◆ EXERCISE OBJECTIVE
Give again only those lines from the start of the entries through the line holding "part: (847, 63) -> (1321, 68), moved", leaving them as they are.
*** MATERIAL FOR THE TASK ***
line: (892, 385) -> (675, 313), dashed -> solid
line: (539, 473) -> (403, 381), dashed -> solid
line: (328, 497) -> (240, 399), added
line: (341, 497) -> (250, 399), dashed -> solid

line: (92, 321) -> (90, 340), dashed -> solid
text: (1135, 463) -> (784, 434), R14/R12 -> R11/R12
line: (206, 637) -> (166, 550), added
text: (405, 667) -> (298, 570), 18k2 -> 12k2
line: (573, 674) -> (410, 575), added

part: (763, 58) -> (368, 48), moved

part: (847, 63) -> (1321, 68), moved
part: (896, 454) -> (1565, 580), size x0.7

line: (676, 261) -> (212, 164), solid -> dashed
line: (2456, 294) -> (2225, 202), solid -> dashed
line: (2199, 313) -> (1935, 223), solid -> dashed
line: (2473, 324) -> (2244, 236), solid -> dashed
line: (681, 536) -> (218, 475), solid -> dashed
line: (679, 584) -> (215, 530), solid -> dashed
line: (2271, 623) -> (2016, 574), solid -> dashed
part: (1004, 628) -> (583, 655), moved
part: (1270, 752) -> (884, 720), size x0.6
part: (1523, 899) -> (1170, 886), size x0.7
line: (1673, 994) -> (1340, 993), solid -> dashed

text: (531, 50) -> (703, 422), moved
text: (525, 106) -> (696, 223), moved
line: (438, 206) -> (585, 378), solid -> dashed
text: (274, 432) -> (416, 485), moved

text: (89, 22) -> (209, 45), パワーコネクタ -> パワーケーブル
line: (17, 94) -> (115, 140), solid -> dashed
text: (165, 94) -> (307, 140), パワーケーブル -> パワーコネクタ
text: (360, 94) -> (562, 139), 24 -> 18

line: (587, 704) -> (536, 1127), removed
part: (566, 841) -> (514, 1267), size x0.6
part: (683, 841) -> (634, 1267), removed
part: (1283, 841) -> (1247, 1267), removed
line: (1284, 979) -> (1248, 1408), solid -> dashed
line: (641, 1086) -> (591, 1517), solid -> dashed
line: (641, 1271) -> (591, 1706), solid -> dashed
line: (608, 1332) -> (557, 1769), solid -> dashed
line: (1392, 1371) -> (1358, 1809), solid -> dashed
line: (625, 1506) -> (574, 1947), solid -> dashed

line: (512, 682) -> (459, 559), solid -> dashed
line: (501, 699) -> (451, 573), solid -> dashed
*** End of MATERIAL FOR THE TASK ***
◆ OUTPUT
line: (892, 385) -> (675, 313), dashed -> solid
line: (539, 473) -> (403, 381), dashed -> solid
line: (328, 497) -> (240, 399), added
line: (341, 497) -> (250, 399), dashed -> solid

line: (92, 321) -> (90, 340), dashed -> solid
text: (1135, 463) -> (784, 434), R14/R12 -> R11/R12
line: (206, 637) -> (166, 550), added
text: (405, 667) -> (298, 570), 18k2 -> 12k2
line: (573, 674) -> (410, 575), added

part: (763, 58) -> (368, 48), moved

part: (847, 63) -> (1321, 68), moved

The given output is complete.